LG Osnabrück zum Schmerzensgeld nach Verlust des Kindes

LG Osnabrück zum Schmerzensgeld nach Verlust des Kindes

Entschädigung für tragischen Verlust

Endet ein Strafverfahren mit einer Verurteilung, können Betroffene und Hinterbliebene anschließend im Zivilverfahren ihre Ansprüche geltend machen. Vor dem Landgericht Osnabrück erhob eine Mutter Klage und forderte vom Beklagten eine angemessene Entschädigung für den tragischen Verlust ihres Kindes.

Was war passiert?

Der Lebensgefährte der Klägerin sollte im August 2017 während ihrer Abwesenheit auf ihre beiden Kinder aufpassen. Er schüttelte den Säugling dabei so stark, dass das Kind einige Tage später an seinen Gehirnverletzungen starb. Das Landgericht Osnabrück verurteilte ihn daraufhin wegen Körperverletzung mit Todesfolge (§ 227 StGB) zu einer Freiheitsstrafe von 8 Jahren.

Die Mutter des Kindes nahm den Beklagten anschließend auf Schadensersatz, Schmerzensgeld und Hinterbliebenengeld in Anspruch.

Schockschäden

Ein Schmerzensgeldanspruch kann sich grundsätzlich aus §§ 823 Abs.1, 253 Abs. 2 BGB ergeben. Voraussetzung dafür ist zunächst die Verletzung eines Rechtsgutes. Nach ständiger Rechtsprechung können auch psychische Störungen von Krankheitswert eine Gesundheitsverletzung i.S.d. § 823 I BGB darstellen. Nach früherer Rechtsprechung schränkten die Gerichte diese sogenannten “Schockschäden” allerdings ein. Eine Gesundheitsverletzung wurde nur in den Fällen bejaht, in denen sie “pathologisch fassbar war und über die gesundheitlichen Beeinträchtigungen hinausging, denen Betroffene beim Tod oder einer schweren Verletzung eines nahen Angehörigen in der Regel ausgesetzt sind”. An dieser Einschränkung halten die Gerichte nicht mehr fest.

Nach aktueller Rechtsprechung muss die Gesundheitsverletzung nur noch pathologisch fassbar sein, ein besonderes Ausmaß der gesundheitlichen Beeinträchtigungen ist nicht mehr notwendig. Ein Sachverständiger diagnostizierte der Klägerin eine posttraumatische Belastungsstörung.
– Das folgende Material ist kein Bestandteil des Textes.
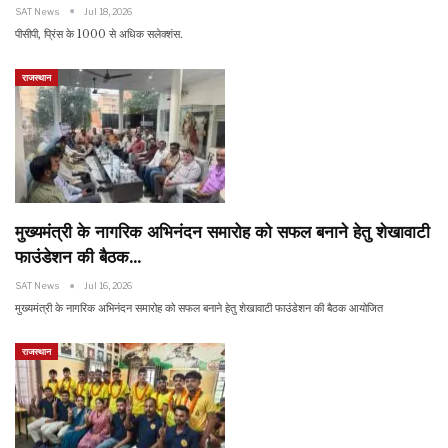
SAT News
Jul 18, 2026
पीसीपी, प्रिंस के 1000 से अधिक सलेक्शंस.
राजस्थान
मुख्यमंत्री के नागरिक अभिनंदन समारोह को सफल बनाने हेतु शेखावाटी
फाउंडेशन की बैठक…
SAT News
Jul 16, 2026
मुख्यमंत्री के नागरिक अभिनंदन समारोह को सफल बनाने हेतु शेखावाटी फाउंडेशन की बैठक आयोजित
राजस्थान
Somit bestünde eine psychische Beeinträchtigung mit Krankheitswert. Das Landgericht sprach ihr ein Schmerzensgeld in Höhe von 25.000 Euro zu.

Weitere Schadensersatzansprüche

Das 13-monate alte Kind fiel erst nach der Aufnahme ins Krankenhaus ins Koma. Es habe die Tat und die Folgen somit zumindest für eine gewisse Zeit erlebt. Ihm würde daher ein Schadensersatzanspruch zustehen, der auf die Mutter als Erbin durch Universalsukzession übergeht, §1922 BGB. Dieser Anspruch beläuft sich auf 10.000 Euro.

Das Gericht stellte außerdem fest, dass der Klägerin auch zukünftig ein Haftungsanspruch gegen den Beklagten zustehe. Es sei nicht ausgeschlossen, dass ihre gesundheitlichen Beeinträchtigungen blieben oder sich verschlechtern.

Das Landgericht untersuchte schließlich, ob der Klägerin ein Anspruch aus § 844 Abs. 3 BGB zustehe, verneinte dies aber. Der Anspruch auf Hinterbliebenengeld entfalte nur eine Art Auffangwirkung, sofern die Gesundheitsschädigung nicht pathologisch sei. Dieser Anspruch sei demnach im Anspruch auf Schmerzensgeld enthalten. Insgesamt sprach das Gericht der Klägerin einen Schmerzensgeldanspruch in Höhe von 35.000 Euro zu.